(sorry for that clickbaity title. but you're here so it clearly worked)
Ever wanted to do something – start a blog, make a career change, cut your hair, invite a new friend to dinner – but been too scared to do it?
Now, I don’t gamble. Casinos actually make me very uncomfortable. There’s something unsettling about being in the same room as a drunk couple in cocktail attire, an elderly woman in SpongeBob pajamas and that dude in the corner who’s probably killed a man, or three, with no real indication from the outside world as to what time of day or year it is.

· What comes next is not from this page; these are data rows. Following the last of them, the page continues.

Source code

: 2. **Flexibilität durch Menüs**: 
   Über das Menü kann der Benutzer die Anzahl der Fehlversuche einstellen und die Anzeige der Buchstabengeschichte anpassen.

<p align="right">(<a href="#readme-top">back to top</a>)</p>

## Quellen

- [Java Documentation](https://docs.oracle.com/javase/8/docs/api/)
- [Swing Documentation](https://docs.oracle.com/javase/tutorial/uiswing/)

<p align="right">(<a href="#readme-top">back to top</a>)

I don't normally gamble but I feel confident enough to employ the saying "Vegas odds" when I say that Vegas odd are that you were scared of failure. Even better odds are that you were scared of failure because you were comparing your idea to someone else’s.
Am I rich yet?
Put a dime on that, baby. (Psst! I just Googled gambling terms and learned that a "dime" is $1,000. Did you know that?)
Next time this happens to your idea, I urge you to put down your phone. Stop comparing that grounded, 2-year-old business to your business plan, stop social media stalking the girl you want to invite to dinner to see if her friends are cooler than you, stop wishing that your dream looked like someone else’s already attained reality.
Put down the phone and take a walk. Do some meditation, call your mom, drink some mid-range rosé and, when you come back to yourself, remember that your idea is a good one. Don’t believe me? Here’s three signs that your idea is, as the kids say, absolute fire:
1. You’re comparing it to other people’s ideas.
I know I kind-of just told you to stop doing this, but the fact that you had to be told is a start. It means you care. It means your wheels are turning. Some of the best advice I’ve received from small business owners and artists is to accept that there are millions of people out there writing stories, making art and going after goals similar to yours. The trick is to find the balance between knowing that and knowing what makes yours unique – and I think sometimes the defining factor is simply: you.
Own your idea. Pitch it with pride. Identify the flaws in it before anyone else can and mark them as areas for improvement. Acknowledge the things that deserve to be congratulated and congratulate yourself. If you care enough about your idea to look at it objectively while maintaining your confidence when it's questioned, go after it. Keep standing by it.
2. It doesn’t feel easy but it feels necessary.
I’m not saying that everything new has to be sleepless-nights, tear-inducing levels of hard – one of my favorite business owners/bloggers/babes talks about that here.However, pursuing a new idea usually feels challenging at least in the beginning and on an emotional level because change is hard. The decision to go from long, wavy hair to posh, inverted bob can feel monumental. Even with something as superficial as a haircut, you're asking yourself to step into a place of unknown. New ideas present lots of uncertainty: you are uncertain of people’s reactions (until, of course, they love it), you are uncertain of your success (until, of course, you find it), you are uncertain of the next step (until, of course, you take it).
Your idea probably doesn’t feel effortless but I’m guessing that it feels pretty damn important? If it didn’t, you’d have let it go by now and wouldn't be reading this post. Unless you're my mom. Hi mom.
But even my mom might be here because she's got amazing, scary, challenging and completely compulsory ideas. In fact, I know she does. When an idea, even if it's just a haircut, feels like you’re on the verge of both an obligation and an opportunity, it’s probably worth exploring. Obligation without opportunity usually feels like work (not the good kind) and opportunity with obligation? Well that can feel pretty nice but can be hard to stick. When you feel them both, you know you've got the makings of a delicious, fresh-baked good idea.
3. It’s yours.
This is important. Perhaps the most important. (and if this sign isn’t there, then you might want to consider having a whole different talk with yourself) If the idea you’re doubting is yours, if it is your dream, your opinion, your haircut, your own unique and creative spin on life and the direction you can take it, then it’s a good one.
I’m not saying every idea will be a success in the traditional sense of the word. I can't promise every business plan will turn into an empire. I can't guarantee your new haircut will be the one you stick with forever. All I’m saying is that it’s a good idea. Even if it fails.
An acquaintance of mine who I deeply admire recently opened up on Instagram about her tendency to fill her life with people that, like her, are on the path of growth and are constantly looking to access a higher potential. People with “hearts that want to beat as powerfully and wholly as they possibly can.”
I’m going to make another “dime bet” here and say that people like that, people like us, go after their ideas and probably don’t mind admitting when those ideas don’t go as planned. People who value growth don’t dwell too long on regret. They don’t redefine their ideas as a bad in retrospect.
An idea that yields a different outcome than you expected or intended shouldn’t be defined as a bad one. After all, it was just an idea. There is circumstance and execution to consider as well. But more importantly, ideas that don’t end the way we expect can be cathartic and transformative. They can lead to even better, brighter, wilder ideas down the road.
They can most certainly lead to more good ideas*.
*Oh and what makes a good idea, you ask? Scroll up to find out! Hehe. Happy Belated Groundhog Day.